Wednesday, June 10, 2015

rating scales

In color science we sometimes have the need to elicit consensus information about an attribute. This is done with a psychometric scale. Usually we have a number of related questions. The term scale refers to the set of all questions, while the line typically used to elicit the response to a question is called an item. The tick marks on the line for an item are the categories.

When I get manuscripts to review, the endpoint categories are often adjective pairs like dark – bright or cold – warm. Such a scale is called a semantic differential. Essentially people put the term they are evaluating on the right side and on the left side they put an antonym.

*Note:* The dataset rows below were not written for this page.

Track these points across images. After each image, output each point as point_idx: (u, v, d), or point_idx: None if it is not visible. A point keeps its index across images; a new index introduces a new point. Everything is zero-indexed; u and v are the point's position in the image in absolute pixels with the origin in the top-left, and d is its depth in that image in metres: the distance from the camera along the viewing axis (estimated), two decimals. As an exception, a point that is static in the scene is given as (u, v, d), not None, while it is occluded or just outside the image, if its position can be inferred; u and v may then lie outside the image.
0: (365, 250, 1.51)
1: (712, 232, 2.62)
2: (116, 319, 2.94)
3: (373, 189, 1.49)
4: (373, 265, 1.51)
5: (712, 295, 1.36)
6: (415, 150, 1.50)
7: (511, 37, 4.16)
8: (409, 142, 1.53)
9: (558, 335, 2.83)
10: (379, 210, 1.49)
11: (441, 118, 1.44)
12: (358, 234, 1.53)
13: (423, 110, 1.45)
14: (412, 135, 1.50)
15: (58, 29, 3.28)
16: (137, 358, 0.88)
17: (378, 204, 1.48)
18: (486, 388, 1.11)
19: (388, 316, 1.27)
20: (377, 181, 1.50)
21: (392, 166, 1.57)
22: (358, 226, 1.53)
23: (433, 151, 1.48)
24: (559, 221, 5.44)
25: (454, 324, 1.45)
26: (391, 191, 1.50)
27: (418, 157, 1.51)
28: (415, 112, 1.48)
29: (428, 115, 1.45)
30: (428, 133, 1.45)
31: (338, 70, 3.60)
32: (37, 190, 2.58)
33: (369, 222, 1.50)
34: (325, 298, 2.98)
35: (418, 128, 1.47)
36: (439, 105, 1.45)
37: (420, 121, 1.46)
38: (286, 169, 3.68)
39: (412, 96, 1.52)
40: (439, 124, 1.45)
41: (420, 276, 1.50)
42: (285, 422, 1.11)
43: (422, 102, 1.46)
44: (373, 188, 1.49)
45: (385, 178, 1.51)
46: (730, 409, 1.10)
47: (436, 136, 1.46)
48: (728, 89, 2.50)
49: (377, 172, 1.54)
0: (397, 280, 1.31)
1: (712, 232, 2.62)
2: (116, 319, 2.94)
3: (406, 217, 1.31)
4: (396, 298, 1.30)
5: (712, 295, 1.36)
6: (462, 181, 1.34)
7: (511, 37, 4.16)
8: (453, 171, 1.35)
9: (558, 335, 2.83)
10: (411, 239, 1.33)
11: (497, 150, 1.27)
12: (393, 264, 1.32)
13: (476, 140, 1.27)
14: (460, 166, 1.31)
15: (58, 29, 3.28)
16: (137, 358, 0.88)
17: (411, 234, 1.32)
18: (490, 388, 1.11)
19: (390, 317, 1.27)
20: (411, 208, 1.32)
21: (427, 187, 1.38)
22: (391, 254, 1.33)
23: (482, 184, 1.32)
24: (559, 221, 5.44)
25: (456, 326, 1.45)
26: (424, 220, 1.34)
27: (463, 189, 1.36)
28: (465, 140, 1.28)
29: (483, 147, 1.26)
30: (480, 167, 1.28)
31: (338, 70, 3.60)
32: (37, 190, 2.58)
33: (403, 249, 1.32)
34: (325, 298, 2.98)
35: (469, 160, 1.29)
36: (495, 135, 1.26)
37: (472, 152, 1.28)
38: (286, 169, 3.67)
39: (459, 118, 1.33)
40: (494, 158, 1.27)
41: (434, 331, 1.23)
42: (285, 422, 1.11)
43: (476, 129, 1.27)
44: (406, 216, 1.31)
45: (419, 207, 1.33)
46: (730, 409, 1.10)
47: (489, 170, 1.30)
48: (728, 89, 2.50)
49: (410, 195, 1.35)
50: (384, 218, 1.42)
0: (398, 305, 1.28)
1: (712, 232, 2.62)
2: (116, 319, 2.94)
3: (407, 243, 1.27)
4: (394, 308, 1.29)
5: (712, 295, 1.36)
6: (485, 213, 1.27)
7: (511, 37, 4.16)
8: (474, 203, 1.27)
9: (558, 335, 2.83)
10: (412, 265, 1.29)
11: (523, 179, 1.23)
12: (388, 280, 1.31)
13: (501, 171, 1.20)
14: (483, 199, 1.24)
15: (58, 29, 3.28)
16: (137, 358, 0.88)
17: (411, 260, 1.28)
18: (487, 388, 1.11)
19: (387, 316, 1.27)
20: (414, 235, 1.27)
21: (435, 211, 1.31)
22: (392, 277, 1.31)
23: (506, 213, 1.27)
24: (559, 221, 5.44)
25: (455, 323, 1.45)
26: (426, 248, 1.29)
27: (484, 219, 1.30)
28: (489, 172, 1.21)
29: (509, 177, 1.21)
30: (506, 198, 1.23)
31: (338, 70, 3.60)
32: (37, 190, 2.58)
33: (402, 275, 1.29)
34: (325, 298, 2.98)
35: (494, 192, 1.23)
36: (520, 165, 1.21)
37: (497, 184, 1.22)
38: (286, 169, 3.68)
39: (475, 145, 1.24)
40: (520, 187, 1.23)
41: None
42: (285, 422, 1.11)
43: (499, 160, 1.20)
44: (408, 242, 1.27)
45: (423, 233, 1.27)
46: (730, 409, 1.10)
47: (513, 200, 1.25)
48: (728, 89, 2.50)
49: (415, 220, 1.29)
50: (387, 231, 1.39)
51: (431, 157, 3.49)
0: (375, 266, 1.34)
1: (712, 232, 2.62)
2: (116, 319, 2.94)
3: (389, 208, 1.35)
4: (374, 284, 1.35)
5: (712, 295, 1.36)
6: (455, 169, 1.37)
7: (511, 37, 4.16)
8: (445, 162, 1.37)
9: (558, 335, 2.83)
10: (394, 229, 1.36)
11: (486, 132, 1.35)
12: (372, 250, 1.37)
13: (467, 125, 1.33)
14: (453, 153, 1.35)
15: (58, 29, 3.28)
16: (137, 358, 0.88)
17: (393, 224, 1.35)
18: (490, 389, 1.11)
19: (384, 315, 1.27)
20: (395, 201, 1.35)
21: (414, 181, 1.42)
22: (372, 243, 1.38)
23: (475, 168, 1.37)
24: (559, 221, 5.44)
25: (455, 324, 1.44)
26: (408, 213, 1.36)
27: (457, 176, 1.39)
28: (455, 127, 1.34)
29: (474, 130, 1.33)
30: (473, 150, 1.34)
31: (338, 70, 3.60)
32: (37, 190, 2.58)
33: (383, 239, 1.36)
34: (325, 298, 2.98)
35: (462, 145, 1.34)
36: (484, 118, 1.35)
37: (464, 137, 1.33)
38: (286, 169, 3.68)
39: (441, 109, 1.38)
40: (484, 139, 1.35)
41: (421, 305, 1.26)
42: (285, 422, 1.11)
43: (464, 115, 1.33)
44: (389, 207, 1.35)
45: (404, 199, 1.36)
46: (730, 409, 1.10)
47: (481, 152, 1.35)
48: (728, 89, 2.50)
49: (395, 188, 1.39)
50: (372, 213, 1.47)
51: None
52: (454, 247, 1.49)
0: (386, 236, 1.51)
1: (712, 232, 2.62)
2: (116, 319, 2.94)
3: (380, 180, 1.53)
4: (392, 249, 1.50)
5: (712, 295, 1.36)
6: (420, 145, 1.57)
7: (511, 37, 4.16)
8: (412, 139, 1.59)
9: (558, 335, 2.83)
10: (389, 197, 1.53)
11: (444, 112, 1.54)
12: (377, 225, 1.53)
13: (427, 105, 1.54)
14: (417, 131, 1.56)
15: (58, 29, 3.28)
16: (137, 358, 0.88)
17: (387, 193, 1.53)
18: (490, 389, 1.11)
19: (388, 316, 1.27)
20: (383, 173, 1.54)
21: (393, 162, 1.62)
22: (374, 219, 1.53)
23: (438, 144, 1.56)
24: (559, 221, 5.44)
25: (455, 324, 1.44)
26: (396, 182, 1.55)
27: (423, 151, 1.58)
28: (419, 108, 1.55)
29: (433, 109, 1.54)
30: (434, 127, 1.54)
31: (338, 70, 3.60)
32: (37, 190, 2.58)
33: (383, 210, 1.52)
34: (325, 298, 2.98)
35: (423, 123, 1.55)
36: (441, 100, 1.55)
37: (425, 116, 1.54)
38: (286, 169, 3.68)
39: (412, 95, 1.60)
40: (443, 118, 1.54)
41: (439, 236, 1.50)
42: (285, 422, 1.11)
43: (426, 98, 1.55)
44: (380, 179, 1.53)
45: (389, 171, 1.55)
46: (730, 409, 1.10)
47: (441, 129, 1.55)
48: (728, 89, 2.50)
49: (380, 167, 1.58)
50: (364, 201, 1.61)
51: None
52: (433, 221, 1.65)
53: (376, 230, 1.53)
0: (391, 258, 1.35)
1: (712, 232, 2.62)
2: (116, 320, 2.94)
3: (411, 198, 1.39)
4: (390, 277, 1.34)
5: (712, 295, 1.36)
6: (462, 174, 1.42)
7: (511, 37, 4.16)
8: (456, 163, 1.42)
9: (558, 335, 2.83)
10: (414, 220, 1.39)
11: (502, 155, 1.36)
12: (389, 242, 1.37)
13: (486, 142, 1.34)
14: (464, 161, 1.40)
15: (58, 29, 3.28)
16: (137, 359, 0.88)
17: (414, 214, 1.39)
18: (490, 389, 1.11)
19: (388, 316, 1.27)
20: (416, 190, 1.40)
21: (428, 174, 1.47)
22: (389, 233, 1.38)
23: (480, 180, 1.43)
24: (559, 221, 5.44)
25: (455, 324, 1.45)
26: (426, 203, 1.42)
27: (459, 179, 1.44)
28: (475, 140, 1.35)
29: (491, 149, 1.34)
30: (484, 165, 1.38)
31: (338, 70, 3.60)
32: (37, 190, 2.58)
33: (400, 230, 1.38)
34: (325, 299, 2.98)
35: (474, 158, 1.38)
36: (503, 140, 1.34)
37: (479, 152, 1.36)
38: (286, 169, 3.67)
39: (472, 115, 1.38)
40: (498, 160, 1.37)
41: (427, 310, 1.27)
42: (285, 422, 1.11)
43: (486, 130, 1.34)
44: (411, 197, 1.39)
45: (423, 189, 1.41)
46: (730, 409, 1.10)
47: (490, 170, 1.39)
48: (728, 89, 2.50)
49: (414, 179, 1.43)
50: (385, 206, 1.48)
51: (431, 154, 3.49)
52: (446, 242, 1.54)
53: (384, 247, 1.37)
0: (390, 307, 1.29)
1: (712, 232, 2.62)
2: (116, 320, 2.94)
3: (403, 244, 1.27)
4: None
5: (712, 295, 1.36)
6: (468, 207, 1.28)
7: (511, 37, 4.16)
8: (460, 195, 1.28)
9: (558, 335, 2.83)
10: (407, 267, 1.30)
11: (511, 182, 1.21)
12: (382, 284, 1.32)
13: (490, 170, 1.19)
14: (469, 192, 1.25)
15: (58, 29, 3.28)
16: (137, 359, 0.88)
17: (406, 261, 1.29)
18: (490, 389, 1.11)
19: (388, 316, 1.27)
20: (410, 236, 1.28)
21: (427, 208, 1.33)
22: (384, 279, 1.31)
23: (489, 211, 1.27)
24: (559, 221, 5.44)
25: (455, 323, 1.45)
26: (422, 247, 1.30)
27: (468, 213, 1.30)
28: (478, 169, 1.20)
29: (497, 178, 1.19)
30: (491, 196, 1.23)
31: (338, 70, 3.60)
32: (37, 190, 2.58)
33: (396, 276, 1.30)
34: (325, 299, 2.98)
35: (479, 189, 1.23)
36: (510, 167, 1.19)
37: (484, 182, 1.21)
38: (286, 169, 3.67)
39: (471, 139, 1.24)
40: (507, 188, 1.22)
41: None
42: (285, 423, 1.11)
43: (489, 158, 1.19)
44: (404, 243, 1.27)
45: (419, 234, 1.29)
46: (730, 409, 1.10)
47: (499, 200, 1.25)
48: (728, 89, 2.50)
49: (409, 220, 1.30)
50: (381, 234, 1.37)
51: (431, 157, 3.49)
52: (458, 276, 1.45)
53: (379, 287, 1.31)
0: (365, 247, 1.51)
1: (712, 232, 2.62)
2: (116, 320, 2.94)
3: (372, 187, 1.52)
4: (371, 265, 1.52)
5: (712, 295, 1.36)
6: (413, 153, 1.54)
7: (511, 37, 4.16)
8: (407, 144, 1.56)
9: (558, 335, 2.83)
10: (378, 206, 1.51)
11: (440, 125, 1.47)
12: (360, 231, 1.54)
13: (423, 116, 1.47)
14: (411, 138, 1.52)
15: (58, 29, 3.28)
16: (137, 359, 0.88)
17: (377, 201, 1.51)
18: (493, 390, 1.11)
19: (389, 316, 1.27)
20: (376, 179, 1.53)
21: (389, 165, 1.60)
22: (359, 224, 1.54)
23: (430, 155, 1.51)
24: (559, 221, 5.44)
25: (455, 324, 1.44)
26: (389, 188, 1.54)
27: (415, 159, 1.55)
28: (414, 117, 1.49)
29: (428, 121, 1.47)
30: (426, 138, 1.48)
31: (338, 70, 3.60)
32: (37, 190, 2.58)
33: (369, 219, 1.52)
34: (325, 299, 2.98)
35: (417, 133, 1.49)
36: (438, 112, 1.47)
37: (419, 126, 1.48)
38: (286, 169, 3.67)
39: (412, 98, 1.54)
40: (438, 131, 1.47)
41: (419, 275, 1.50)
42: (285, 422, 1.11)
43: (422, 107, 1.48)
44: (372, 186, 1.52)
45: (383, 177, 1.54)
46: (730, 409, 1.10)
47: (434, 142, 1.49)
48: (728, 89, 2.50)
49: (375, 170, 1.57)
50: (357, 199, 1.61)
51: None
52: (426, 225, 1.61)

The common problem is that the antonym – synonym pair does not translate well from one language to another because they are culture dependent. Manuscripts in English reporting on work carried out in a completely different language are often difficult to assess.

The safe approach is to use a Likert scale, where the 'i' in Likert is short and not a diphthong, as it is typically mispronounced by Americans. In the Likert scale the extreme points for all items in the scale are strongly disagree – strongly agree. The question is now how many points the scale should have. When you need a neutral option the number is odd, otherwise it is even.

For the actual number I often see quoted 5 and 7, maybe in reference to George Miller's 7±2 paper (G. A. Miller. The magical number seven, plus or minus two: Some limits on our capacity for processing information. Psychological Review, 63(2):81–97, 1956). However, as such the answer is incorrect, and it is incorrect to use intervals of the same length between the categories.

The correct way is to do a two-step experiment. In the first step the observers are experts in the subject matter and the scale is a set of blank lines without tick marks or labels. These experts are asked to put a mark on the line to indicate how strongly they agree. You need about 1500 observations: if you have a scale with 10 items, you need about 150 experts. The number depends on the required statistical significance.

On their answers you perform cluster analysis to find the categories. This will give you the number of tick marks and their location. This allows you to produce a questionnaire you can use in a shopping mall or in the cafeteria to obtain the responses from a large number of observers. For more information on the statistics behind this, a good paper is J. H. Munshi. A method for constructing Likert scales. Available at SSRN, April 2014.

After you have evaluated your experiment and produced the table with the results, you need to visualize them graphically. The last thing you want to do is to draw pie charts: they are meaningless! Use a good visualizer like Tableau. If you use R, use the HH package. A good paper is R. M. Heiberger and N. B. Robbins. Design of diverging stacked bar charts for Likert scales and other applications. J. Stat. Softw., 57:1–32, 2014.